Center ordered to sell Cowardin Avenue parcel

Jeremy M. Lazarus | 10/14/2014, 6 a.m.
Pastor Stephen A. Parson has spent more than 16 months fending off a lender’s attempt to foreclose on the current ...
Richmond Christian Center Photo by Sandra Sellars

Pastor Stephen A. Parson has spent more than 16 months fending off a lender’s attempt to foreclose on the current South Side home of the Richmond Christian Center he founded more than 30 years ago.

He has tried to sell the church’s property in the 200 block of Cowardin Avenue and twice filed for bankruptcy to block Foundation Capital Resources of Springfield, Mo., from seizing and selling the property to cover a defaulted loan.

But Pastor Parson’s efforts to forestall the loss of the former car dealership the church bought and converted into a sanctuary in the late 1980s is coming to an end.

Last week, U.S. Bankruptcy Court Judge Keith L. Phillips ordered Pastor Parson to sell the property by Nov. 21 or have the disposal handled by a bankruptcy court trustee.

The judge also authorized Pastor Parson to receive two more salary payments of $5,000 and ordered the church to pay a total of $50,000 in two installments to FCR by Nov. 1 or have a trustee take control of the church’s property.

The battle over the property reflects the decline of a church that once ranked among Richmond’s largest and listed 4,000 members on its rolls. Last Sunday, fewer than 200 people participated in the two Sunday morning services.

The church most recently filed for bankruptcy in November 2013. According to documents filed with the court, the church owes creditors more than $2.1 million, including $76,000 in unpaid city property taxes and $27,600 in unpaid utilities. The church also owes $35,000 to the IRS in unpaid employment taxes.

The bulk of the debt — about $2 million — is owed to FCR. The company loaned $4.4 million to the Richmond Christian Center a few years ago. More than half of the loan has been paid.

In his order, the judge advised Pastor Parson that the sale of the property would need to generate enough money to pay the debt owed to secured creditors.

Otherwise, his son, Stephen A. Parson Jr., might be required to turn over money made from the sale of a parking lot the church formerly owned in the 300 block of Cowardin Avenue to pay the church’s remaining debt.

FCR began its fight to recover the money it lent to the church after discovering that Pastor Parson in 2011 secretly sold the lot for $180,000 to SP-Five Properties, a company controlled by the pastor’s son who was a trustee of the church at the time.

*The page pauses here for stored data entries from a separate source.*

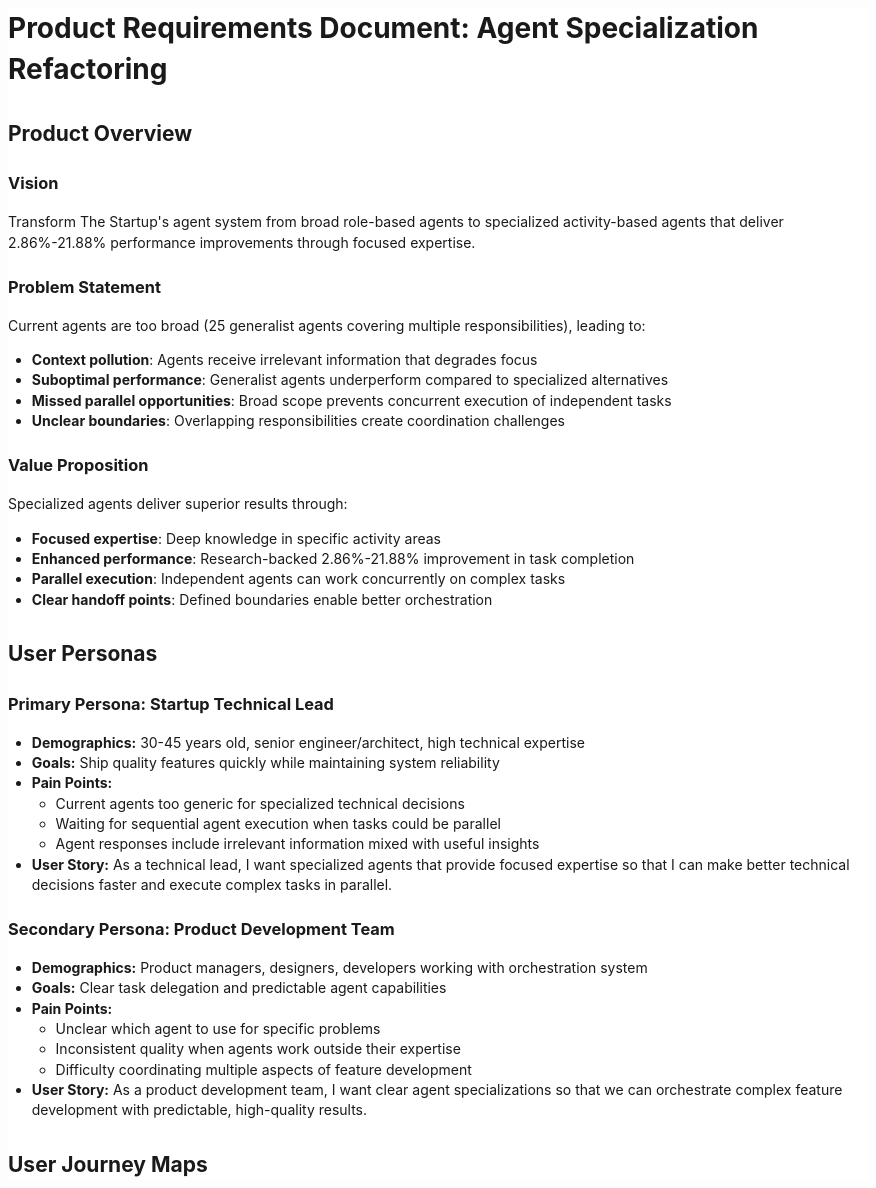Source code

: # Product Requirements Document: Agent Specialization Refactoring

## Product Overview

### Vision
Transform The Startup's agent system from broad role-based agents to specialized activity-based agents that deliver 2.86%-21.88% performance improvements through focused expertise.

### Problem Statement
Current agents are too broad (25 generalist agents covering multiple responsibilities), leading to:
- **Context pollution**: Agents receive irrelevant information that degrades focus
- **Suboptimal performance**: Generalist agents underperform compared to specialized alternatives
- **Missed parallel opportunities**: Broad scope prevents concurrent execution of independent tasks
- **Unclear boundaries**: Overlapping responsibilities create coordination challenges

### Value Proposition
Specialized agents deliver superior results through:
- **Focused expertise**: Deep knowledge in specific activity areas
- **Enhanced performance**: Research-backed 2.86%-21.88% improvement in task completion
- **Parallel execution**: Independent agents can work concurrently on complex tasks
- **Clear handoff points**: Defined boundaries enable better orchestration

## User Personas

### Primary Persona: Startup Technical Lead
- **Demographics:** 30-45 years old, senior engineer/architect, high technical expertise
- **Goals:** Ship quality features quickly while maintaining system reliability
- **Pain Points:** 
  - Current agents too generic for specialized technical decisions
  - Waiting for sequential agent execution when tasks could be parallel
  - Agent responses include irrelevant information mixed with useful insights
- **User Story:** As a technical lead, I want specialized agents that provide focused expertise so that I can make better technical decisions faster and execute complex tasks in parallel.

### Secondary Persona: Product Development Team
- **Demographics:** Product managers, designers, developers working with orchestration system
- **Goals:** Clear task delegation and predictable agent capabilities
- **Pain Points:**
  - Unclear which agent to use for specific problems
  - Inconsistent quality when agents work outside their expertise
  - Difficulty coordinating multiple aspects of feature development
- **User Story:** As a product development team, I want clear agent specializations so that we can orchestrate complex feature development with predictable, high-quality results.

## User Journey Maps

The sale price was far less than the lot’s assessed value of $1.2 million, according to a suit FCR filed last spring against SP-Five Properties in a bid to recover the property. FCR claims in its suit that the transfer represents a fraudulent attempt to hide or dispose of assets due creditors because it was done less than two years before the church’s bankruptcy filing.

However, a week before FCR could get the suit into court, the son, in turn, sold the lot for $850,000 to the Virginia Beach-based Mini Price Storage, which is now building a new storage facility on the property.

Judge Phillips ordered the younger Mr. Parson to keep the money in the bank during the litigation to determine if the sale proceeds must be returned to the church.

During testimony at a hearing, the judge was informed that at least one party had offered $2 million for the church’s property, which, after agent commissions and other fees, would have left about $1.8 million.